* **Source**
In the long run, we're all dead. John Maynard Keynes
by Jerome a Paris (etg@eurotrib.com) on Wed Mar 14th, 2007 at 10:55:32 AM EST
[ Parent ]
Actually, I seem to be recovering, so I should be able to do more stuff, especially giveaways like this one!
by Colman (colman at eurotrib.com) on Wed Mar 14th, 2007 at 11:08:18 AM EST
[ Parent ]

Martin Wolf has a fascinating piece in the FT.com. Unfortunately, the fascination lies in the mindset that it exposes more clearly than I've seen recently. Entitled " Why liberalism is the right future for a declining Europe" it proposes six commandments - create jobs, modernise welfare states, liberate enterprise, invest in the creation of ideas, promote development,curb carbon emissions efficiently - that will allow Europe to enjoy its old age.

The article makes it very clear why, despite often agreeing with many of us on the technical economic basis of the universe, the likes of Wolf manage to drive us to shrill insanity.

This, for a start:

For almost half a millennium, the western promontory of the Eurasian landmass was the locus of the world's intellectual, artistic and economic energy. It had all the good new ideas and all the bad ones.
An interesting view of history, to say the least.

This history puts in context one of the most common false propositions about the EU: that it has ensured peace. Europe neither created the conditions for the postwar peace nor preserved it. US power did both.

All hail our American overlords!

The EU's great successes have been those of liberalism: the customs union; the competition policy; the single market; the abolition of exchange controls; and the creation of a single currency managed by an independent central bank. Nor is the market economy the only liberal idea embodied in the EU. So, too, is representative democracy.

Liberalism was not the only possible basis for Europe's unification. But it was the only basis for voluntary unification. Unification through war, happily, failed. The intervention of the "Anglo-Saxons" in successive great European wars ensured that. These liberal powers finally defeated the continent's army of poisonous anti-liberal ideas: ultra-nationalism; fascism; Nazism and communism.

* **Information supplied**

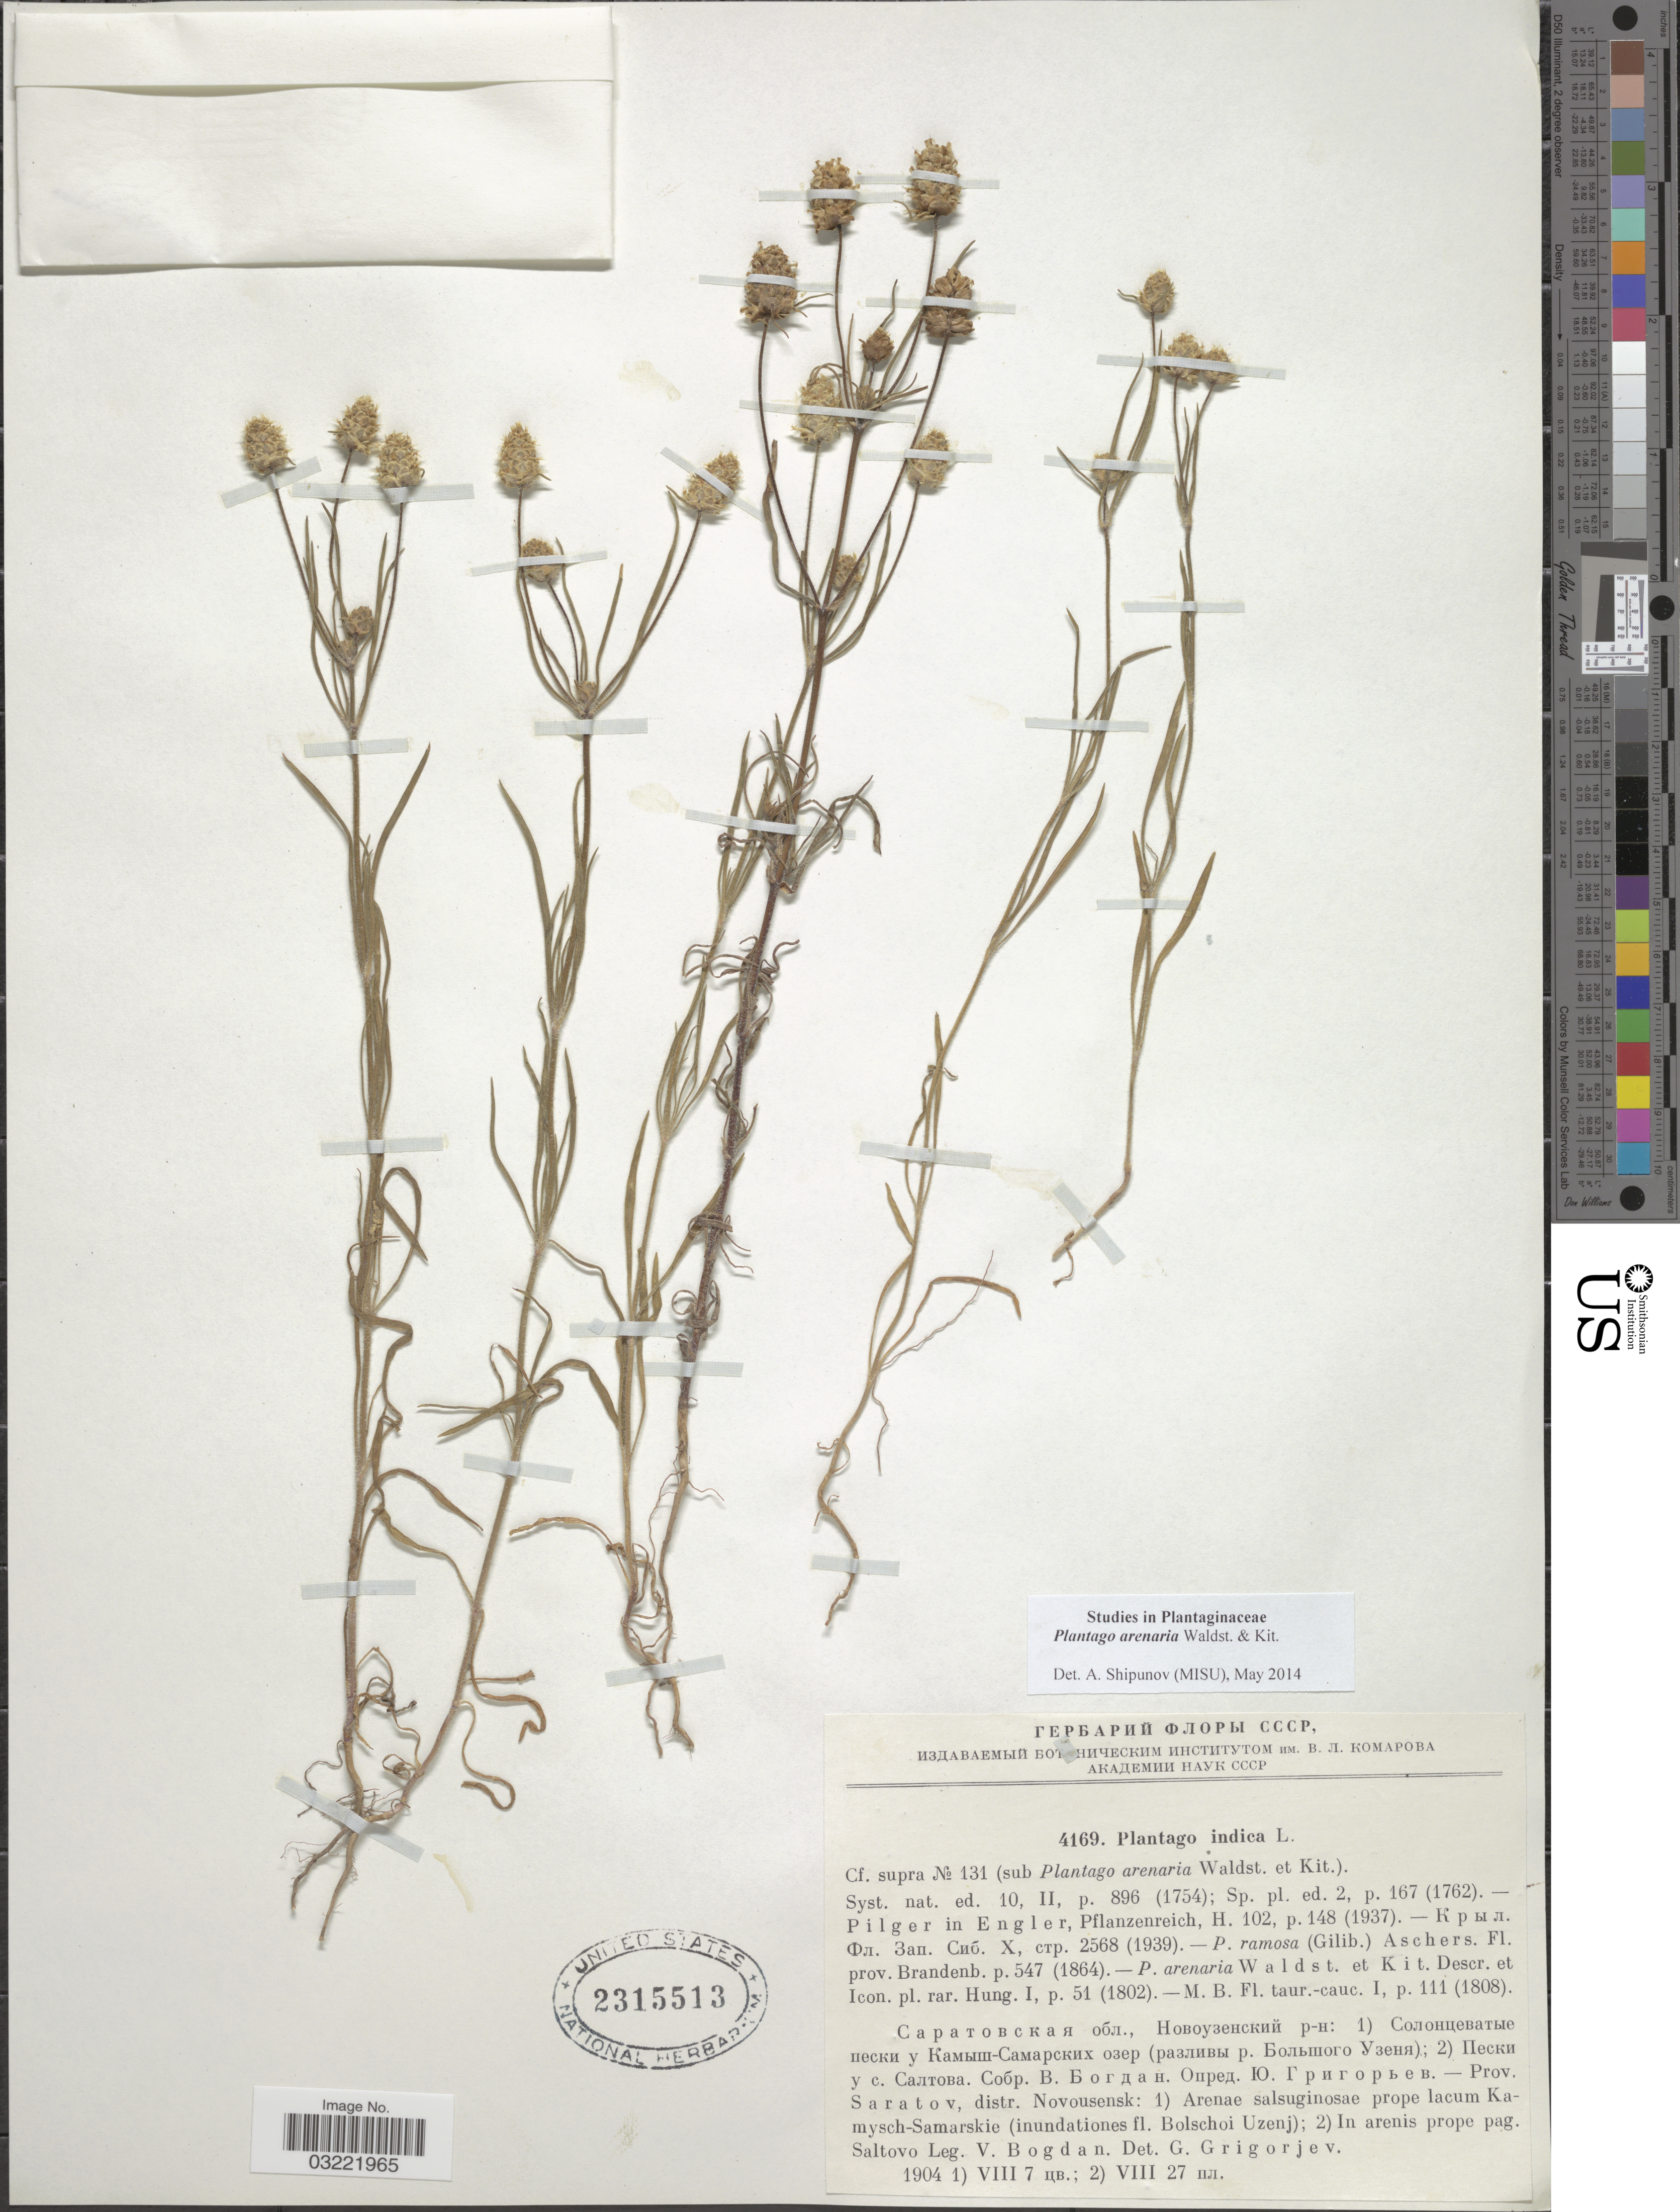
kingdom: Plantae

* **Aim**
In two sentences, summarize the post above about Martin Wolf's article.

* **Solution below**
The post introduces Martin Wolf's FT.com article "Why liberalism is the right future for a declining Europe," which proposes six commandments that will let Europe enjoy its old age: create jobs, modernize welfare states, liberate enterprise, invest in the creation of ideas, promote development, and curb carbon emissions efficiently. The writer finds the article fascinating mainly for the mindset it exposes and mocks its claims: that Europe led the world's intellectual, artistic and economic energy for almost half a millennium, that US power rather than the EU created and preserved the postwar peace, and that the EU's great successes and Europe's voluntary unification rest on liberalism.